Text passage ::
Right to Public Services legislation in India comprises statutory laws which guarantee time bound delivery of services for various public services rendered by the Government to citizen and provides mechanism for punishing the errant public servant who is deficient in providing the service stipulated under the statute. Right to Service legislation are meant to reduce corruption among the government officials and to increase transparency and public accountability. Madhya Pradesh became the first state in India to enact Right to Service Act on 18 August 2010 and Bihar was the second to enact this bill on 25 July 2011. Several other states like Bihar, Delhi, Punjab, Rajasthan, Himachal Pradesh, Kerala, Uttarakhand, Haryana, Uttar Pradesh, Odisha, Jharkhand Maharashtra and West Bengal have introduced similar legislation for effectuating the right to service to the citizen.

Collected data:
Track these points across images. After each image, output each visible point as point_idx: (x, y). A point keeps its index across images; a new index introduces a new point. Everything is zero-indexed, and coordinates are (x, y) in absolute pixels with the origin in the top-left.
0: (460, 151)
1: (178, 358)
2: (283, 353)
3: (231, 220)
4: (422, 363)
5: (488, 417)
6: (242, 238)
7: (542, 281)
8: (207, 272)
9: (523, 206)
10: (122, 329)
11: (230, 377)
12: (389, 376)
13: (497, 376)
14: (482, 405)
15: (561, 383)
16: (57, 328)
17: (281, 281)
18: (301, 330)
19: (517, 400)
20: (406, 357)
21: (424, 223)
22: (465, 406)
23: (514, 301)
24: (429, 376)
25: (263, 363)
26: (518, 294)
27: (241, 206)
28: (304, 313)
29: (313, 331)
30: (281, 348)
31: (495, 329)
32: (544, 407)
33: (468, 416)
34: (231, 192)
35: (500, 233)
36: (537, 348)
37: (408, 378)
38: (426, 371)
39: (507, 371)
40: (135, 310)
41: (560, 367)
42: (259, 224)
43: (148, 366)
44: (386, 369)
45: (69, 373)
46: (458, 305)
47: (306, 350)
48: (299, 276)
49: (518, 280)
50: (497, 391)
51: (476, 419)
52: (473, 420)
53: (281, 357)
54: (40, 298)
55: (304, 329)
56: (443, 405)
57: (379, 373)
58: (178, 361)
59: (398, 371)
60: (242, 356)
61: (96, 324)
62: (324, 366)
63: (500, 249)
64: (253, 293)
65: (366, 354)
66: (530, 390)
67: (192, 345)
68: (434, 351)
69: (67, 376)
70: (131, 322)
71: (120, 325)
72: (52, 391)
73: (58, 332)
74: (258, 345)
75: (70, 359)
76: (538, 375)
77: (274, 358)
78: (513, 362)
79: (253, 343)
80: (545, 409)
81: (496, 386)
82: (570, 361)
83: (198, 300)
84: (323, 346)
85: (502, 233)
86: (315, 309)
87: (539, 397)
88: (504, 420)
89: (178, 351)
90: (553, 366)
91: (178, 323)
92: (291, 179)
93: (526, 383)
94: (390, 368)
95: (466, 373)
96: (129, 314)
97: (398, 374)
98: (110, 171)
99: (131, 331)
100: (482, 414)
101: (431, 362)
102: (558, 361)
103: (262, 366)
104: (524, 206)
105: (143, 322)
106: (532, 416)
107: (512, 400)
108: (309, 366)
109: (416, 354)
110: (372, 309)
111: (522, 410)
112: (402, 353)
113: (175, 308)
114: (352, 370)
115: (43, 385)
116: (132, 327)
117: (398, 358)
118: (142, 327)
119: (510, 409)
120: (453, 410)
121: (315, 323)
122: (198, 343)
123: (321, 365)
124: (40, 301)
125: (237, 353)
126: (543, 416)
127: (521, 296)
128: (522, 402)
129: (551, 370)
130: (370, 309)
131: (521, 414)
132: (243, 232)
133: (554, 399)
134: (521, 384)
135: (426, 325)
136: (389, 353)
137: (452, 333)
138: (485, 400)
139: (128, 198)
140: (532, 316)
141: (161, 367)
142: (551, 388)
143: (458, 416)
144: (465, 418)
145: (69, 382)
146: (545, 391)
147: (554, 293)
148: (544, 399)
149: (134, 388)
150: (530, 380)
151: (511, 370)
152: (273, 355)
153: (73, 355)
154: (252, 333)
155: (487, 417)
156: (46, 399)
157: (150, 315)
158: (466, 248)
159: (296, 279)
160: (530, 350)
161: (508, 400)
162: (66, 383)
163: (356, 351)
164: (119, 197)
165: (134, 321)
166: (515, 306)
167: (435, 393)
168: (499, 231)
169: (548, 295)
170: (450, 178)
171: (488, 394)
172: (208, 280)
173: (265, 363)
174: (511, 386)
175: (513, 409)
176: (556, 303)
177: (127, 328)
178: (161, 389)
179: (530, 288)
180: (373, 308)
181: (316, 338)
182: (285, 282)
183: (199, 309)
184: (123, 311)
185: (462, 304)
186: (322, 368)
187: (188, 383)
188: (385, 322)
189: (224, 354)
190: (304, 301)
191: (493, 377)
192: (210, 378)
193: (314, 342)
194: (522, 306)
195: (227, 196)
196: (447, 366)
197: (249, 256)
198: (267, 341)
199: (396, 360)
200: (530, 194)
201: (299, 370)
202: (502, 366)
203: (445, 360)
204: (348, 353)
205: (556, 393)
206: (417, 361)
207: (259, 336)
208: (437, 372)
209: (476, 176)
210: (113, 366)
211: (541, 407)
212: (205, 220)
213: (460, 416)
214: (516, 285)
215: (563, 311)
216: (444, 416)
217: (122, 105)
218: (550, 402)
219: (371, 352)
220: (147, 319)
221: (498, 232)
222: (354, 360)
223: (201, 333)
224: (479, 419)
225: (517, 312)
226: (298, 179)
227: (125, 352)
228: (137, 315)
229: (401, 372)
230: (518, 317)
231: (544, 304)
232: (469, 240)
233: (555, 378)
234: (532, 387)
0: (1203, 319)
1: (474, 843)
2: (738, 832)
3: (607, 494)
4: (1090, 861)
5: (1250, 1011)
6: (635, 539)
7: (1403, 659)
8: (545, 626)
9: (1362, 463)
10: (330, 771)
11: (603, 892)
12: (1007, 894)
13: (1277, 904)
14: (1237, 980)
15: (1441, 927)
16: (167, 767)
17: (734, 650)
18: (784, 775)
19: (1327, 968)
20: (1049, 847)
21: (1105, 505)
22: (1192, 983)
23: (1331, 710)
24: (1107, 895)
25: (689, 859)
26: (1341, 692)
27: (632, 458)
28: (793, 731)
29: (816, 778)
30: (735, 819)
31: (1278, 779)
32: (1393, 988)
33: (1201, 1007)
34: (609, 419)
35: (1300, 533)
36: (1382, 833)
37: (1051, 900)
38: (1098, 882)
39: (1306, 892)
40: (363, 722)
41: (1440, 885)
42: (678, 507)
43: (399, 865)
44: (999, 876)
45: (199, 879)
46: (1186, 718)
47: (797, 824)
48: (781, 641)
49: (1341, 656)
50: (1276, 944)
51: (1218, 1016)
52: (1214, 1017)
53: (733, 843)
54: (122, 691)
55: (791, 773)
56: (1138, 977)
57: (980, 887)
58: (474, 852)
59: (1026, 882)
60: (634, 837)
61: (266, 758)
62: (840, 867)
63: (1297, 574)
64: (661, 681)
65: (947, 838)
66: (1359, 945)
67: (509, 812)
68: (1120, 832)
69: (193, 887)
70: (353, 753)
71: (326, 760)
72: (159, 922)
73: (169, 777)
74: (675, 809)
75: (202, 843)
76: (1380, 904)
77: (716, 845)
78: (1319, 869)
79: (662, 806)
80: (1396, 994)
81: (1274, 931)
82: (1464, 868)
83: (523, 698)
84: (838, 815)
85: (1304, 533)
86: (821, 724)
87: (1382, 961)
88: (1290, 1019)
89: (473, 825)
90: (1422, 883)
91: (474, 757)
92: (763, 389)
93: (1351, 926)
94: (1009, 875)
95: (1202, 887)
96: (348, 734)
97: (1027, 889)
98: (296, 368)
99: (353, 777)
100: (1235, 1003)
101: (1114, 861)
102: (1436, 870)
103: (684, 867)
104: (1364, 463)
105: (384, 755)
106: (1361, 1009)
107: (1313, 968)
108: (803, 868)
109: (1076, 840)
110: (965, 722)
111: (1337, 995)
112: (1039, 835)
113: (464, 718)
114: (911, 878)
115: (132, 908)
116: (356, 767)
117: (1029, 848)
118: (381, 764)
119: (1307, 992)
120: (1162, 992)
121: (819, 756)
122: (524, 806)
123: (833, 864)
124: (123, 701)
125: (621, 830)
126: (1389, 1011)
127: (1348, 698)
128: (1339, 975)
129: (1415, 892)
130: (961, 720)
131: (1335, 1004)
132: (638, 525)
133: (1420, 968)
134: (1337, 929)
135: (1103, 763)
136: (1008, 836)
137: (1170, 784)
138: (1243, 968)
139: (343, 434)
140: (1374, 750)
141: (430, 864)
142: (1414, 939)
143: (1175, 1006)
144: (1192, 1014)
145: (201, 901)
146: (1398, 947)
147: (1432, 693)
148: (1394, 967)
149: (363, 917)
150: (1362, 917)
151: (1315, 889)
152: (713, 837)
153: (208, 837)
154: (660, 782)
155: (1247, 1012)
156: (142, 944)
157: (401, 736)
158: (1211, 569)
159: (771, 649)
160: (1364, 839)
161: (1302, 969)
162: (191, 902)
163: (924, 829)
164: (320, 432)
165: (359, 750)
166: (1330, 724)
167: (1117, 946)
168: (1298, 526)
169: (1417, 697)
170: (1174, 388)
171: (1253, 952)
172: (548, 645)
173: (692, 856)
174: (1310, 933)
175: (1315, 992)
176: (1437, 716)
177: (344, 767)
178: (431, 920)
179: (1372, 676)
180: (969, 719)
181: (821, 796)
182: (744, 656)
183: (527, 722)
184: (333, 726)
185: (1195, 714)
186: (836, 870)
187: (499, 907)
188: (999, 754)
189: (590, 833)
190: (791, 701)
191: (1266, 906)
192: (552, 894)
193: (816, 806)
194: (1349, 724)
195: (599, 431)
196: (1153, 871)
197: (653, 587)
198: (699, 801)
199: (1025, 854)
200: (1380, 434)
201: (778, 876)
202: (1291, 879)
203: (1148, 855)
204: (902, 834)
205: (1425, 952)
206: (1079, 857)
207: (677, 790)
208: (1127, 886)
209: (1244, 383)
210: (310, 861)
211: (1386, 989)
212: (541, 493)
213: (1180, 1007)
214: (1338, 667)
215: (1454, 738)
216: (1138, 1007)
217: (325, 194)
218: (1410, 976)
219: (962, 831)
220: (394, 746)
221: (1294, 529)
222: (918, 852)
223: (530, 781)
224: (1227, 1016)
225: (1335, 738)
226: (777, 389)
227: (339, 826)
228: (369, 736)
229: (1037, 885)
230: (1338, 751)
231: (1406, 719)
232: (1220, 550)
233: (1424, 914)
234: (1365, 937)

---

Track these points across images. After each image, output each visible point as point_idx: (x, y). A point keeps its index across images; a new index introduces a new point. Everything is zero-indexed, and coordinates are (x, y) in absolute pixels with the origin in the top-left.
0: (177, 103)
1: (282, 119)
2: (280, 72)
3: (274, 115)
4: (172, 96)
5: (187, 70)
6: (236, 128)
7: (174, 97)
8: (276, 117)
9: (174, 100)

Problems to work on ::
(A) Using the text on Right to Service laws, decide whether each statement agrees with it: (i) Madhya Pradesh was the first Indian state to enact a Right to Service Act, in 2010; (ii) Bihar enacted its bill on 25 July 2010; (iii) these laws aim to reduce corruption among government officials. Answer yes or no for each and quote the deciding words.
(B) According to the text on Right to Service laws, what goals is this legislation meant to achieve? List them all.

Task-by-task answers ::
(A)
(i) Yes: "Madhya Pradesh became the first state in India to enact Right to Service Act on 18 August 2010"
(ii) No: "Bihar was the second to enact this bill on 25 July 2011"
(iii) Yes: "Right to Service legislation are meant to reduce corruption among the government officials"

(B)
- Reduce corruption among the government officials
- Increase transparency
- Increase public accountability